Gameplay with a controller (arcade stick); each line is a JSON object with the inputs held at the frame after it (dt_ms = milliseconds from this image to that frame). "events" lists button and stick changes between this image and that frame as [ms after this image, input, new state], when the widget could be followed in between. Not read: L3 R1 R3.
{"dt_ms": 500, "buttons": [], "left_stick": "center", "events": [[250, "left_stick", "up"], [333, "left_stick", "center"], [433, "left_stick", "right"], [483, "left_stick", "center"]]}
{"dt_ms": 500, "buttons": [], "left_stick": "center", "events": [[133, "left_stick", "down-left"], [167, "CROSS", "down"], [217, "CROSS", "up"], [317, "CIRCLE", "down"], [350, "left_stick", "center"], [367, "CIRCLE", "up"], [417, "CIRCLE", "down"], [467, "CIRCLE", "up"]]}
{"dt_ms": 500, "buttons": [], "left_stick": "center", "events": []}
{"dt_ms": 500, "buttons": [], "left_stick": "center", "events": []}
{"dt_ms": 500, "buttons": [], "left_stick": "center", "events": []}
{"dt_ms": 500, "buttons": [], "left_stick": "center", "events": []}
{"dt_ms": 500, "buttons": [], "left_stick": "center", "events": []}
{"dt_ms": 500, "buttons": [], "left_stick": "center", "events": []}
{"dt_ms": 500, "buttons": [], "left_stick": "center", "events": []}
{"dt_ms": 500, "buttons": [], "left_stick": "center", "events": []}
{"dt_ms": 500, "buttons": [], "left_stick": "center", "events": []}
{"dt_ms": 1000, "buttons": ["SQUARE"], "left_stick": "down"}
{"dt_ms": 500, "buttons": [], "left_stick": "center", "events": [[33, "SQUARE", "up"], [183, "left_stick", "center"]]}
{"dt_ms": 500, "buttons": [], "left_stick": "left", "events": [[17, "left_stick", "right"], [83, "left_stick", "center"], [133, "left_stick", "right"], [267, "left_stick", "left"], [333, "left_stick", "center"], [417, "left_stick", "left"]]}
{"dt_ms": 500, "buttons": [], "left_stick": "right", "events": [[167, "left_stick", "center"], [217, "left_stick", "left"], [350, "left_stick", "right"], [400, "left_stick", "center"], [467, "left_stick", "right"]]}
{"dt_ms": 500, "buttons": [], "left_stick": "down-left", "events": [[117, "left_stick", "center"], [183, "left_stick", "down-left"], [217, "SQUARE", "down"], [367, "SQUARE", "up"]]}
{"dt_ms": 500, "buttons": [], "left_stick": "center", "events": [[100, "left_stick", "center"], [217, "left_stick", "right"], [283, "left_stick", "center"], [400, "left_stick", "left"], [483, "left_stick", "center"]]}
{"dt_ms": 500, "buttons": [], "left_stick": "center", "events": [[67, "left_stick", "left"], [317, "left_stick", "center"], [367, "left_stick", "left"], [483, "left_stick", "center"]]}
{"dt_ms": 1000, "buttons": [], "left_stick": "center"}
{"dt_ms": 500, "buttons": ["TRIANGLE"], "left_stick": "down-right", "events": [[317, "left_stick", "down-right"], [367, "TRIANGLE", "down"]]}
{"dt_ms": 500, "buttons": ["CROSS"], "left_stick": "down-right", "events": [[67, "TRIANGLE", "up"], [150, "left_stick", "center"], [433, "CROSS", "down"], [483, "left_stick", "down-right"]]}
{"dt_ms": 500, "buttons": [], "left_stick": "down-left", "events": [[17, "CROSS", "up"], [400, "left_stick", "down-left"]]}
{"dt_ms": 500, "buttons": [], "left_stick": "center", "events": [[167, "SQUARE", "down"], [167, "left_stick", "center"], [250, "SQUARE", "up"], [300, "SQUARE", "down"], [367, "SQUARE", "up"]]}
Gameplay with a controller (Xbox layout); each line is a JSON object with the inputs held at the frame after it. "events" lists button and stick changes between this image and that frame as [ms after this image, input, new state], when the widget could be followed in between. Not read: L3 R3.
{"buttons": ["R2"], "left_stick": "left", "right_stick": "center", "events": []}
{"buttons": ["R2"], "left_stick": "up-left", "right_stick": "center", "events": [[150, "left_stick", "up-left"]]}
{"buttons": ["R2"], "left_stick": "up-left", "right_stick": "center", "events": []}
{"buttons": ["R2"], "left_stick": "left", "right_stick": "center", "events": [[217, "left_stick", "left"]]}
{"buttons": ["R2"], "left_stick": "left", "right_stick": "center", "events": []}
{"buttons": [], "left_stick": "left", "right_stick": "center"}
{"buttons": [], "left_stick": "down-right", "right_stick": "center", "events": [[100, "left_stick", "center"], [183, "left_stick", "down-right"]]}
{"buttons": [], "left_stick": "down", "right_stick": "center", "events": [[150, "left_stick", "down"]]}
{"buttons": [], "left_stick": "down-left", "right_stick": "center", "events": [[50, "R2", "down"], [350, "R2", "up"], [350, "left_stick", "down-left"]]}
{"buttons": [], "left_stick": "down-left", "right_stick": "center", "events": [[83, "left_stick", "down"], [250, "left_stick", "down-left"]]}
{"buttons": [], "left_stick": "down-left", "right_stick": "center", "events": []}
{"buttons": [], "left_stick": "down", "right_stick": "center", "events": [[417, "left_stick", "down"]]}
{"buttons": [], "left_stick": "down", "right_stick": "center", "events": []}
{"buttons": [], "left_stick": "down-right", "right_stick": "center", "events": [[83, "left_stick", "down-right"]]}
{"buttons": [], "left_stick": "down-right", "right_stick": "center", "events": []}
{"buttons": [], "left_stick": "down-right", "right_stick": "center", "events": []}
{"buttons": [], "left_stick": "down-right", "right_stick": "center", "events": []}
—————
EXERCISE INSTRUCTIONS
In full and without alteration, return the listing above.

SOLUTION TO THE PROBLEM
Gameplay with a controller (arcade stick); each line is a JSON object with the inputs held at the frame after it (dt_ms = milliseconds from this image to that frame). "events" lists button and stick changes between this image and that frame as [ms after this image, input, new state], when the widget could be followed in between. Not read: L3 R1 R3.
{"dt_ms": 500, "buttons": [], "left_stick": "center", "events": [[250, "left_stick", "up"], [333, "left_stick", "center"], [433, "left_stick", "right"], [483, "left_stick", "center"]]}
{"dt_ms": 500, "buttons": [], "left_stick": "center", "events": [[133, "left_stick", "down-left"], [167, "CROSS", "down"], [217, "CROSS", "up"], [317, "CIRCLE", "down"], [350, "left_stick", "center"], [367, "CIRCLE", "up"], [417, "CIRCLE", "down"], [467, "CIRCLE", "up"]]}
{"dt_ms": 500, "buttons": [], "left_stick": "center", "events": []}
{"dt_ms": 500, "buttons": [], "left_stick": "center", "events": []}
{"dt_ms": 500, "buttons": [], "left_stick": "center", "events": []}
{"dt_ms": 500, "buttons": [], "left_stick": "center", "events": []}
{"dt_ms": 500, "buttons": [], "left_stick": "center", "events": []}
{"dt_ms": 500, "buttons": [], "left_stick": "center", "events": []}
{"dt_ms": 500, "buttons": [], "left_stick": "center", "events": []}
{"dt_ms": 500, "buttons": [], "left_stick": "center", "events": []}
{"dt_ms": 500, "buttons": [], "left_stick": "center", "events": []}
{"dt_ms": 1000, "buttons": ["SQUARE"], "left_stick": "down"}
{"dt_ms": 500, "buttons": [], "left_stick": "center", "events": [[33, "SQUARE", "up"], [183, "left_stick", "center"]]}
{"dt_ms": 500, "buttons": [], "left_stick": "left", "events": [[17, "left_stick", "right"], [83, "left_stick", "center"], [133, "left_stick", "right"], [267, "left_stick", "left"], [333, "left_stick", "center"], [417, "left_stick", "left"]]}
{"dt_ms": 500, "buttons": [], "left_stick": "right", "events": [[167, "left_stick", "center"], [217, "left_stick", "left"], [350, "left_stick", "right"], [400, "left_stick", "center"], [467, "left_stick", "right"]]}
{"dt_ms": 500, "buttons": [], "left_stick": "down-left", "events": [[117, "left_stick", "center"], [183, "left_stick", "down-left"], [217, "SQUARE", "down"], [367, "SQUARE", "up"]]}
{"dt_ms": 500, "buttons": [], "left_stick": "center", "events": [[100, "left_stick", "center"], [217, "left_stick", "right"], [283, "left_stick", "center"], [400, "left_stick", "left"], [483, "left_stick", "center"]]}
{"dt_ms": 500, "buttons": [], "left_stick": "center", "events": [[67, "left_stick", "left"], [317, "left_stick", "center"], [367, "left_stick", "left"], [483, "left_stick", "center"]]}
{"dt_ms": 1000, "buttons": [], "left_stick": "center"}
{"dt_ms": 500, "buttons": ["TRIANGLE"], "left_stick": "down-right", "events": [[317, "left_stick", "down-right"], [367, "TRIANGLE", "down"]]}
{"dt_ms": 500, "buttons": ["CROSS"], "left_stick": "down-right", "events": [[67, "TRIANGLE", "up"], [150, "left_stick", "center"], [433, "CROSS", "down"], [483, "left_stick", "down-right"]]}
{"dt_ms": 500, "buttons": [], "left_stick": "down-left", "events": [[17, "CROSS", "up"], [400, "left_stick", "down-left"]]}
{"dt_ms": 500, "buttons": [], "left_stick": "center", "events": [[167, "SQUARE", "down"], [167, "left_stick", "center"], [250, "SQUARE", "up"], [300, "SQUARE", "down"], [367, "SQUARE", "up"]]}
Gameplay with a controller (Xbox layout); each line is a JSON object with the inputs held at the frame after it. "events" lists button and stick changes between this image and that frame as [ms after this image, input, new state], when the widget could be followed in between. Not read: L3 R3.
{"buttons": ["R2"], "left_stick": "left", "right_stick": "center", "events": []}
{"buttons": ["R2"], "left_stick": "up-left", "right_stick": "center", "events": [[150, "left_stick", "up-left"]]}
{"buttons": ["R2"], "left_stick": "up-left", "right_stick": "center", "events": []}
{"buttons": ["R2"], "left_stick": "left", "right_stick": "center", "events": [[217, "left_stick", "left"]]}
{"buttons": ["R2"], "left_stick": "left", "right_stick": "center", "events": []}
{"buttons": [], "left_stick": "left", "right_stick": "center"}
{"buttons": [], "left_stick": "down-right", "right_stick": "center", "events": [[100, "left_stick", "center"], [183, "left_stick", "down-right"]]}
{"buttons": [], "left_stick": "down", "right_stick": "center", "events": [[150, "left_stick", "down"]]}
{"buttons": [], "left_stick": "down-left", "right_stick": "center", "events": [[50, "R2", "down"], [350, "R2", "up"], [350, "left_stick", "down-left"]]}
{"buttons": [], "left_stick": "down-left", "right_stick": "center", "events": [[83, "left_stick", "down"], [250, "left_stick", "down-left"]]}
{"buttons": [], "left_stick": "down-left", "right_stick": "center", "events": []}
{"buttons": [], "left_stick": "down", "right_stick": "center", "events": [[417, "left_stick", "down"]]}
{"buttons": [], "left_stick": "down", "right_stick": "center", "events": []}
{"buttons": [], "left_stick": "down-right", "right_stick": "center", "events": [[83, "left_stick", "down-right"]]}
{"buttons": [], "left_stick": "down-right", "right_stick": "center", "events": []}
{"buttons": [], "left_stick": "down-right", "right_stick": "center", "events": []}
{"buttons": [], "left_stick": "down-right", "right_stick": "center", "events": []}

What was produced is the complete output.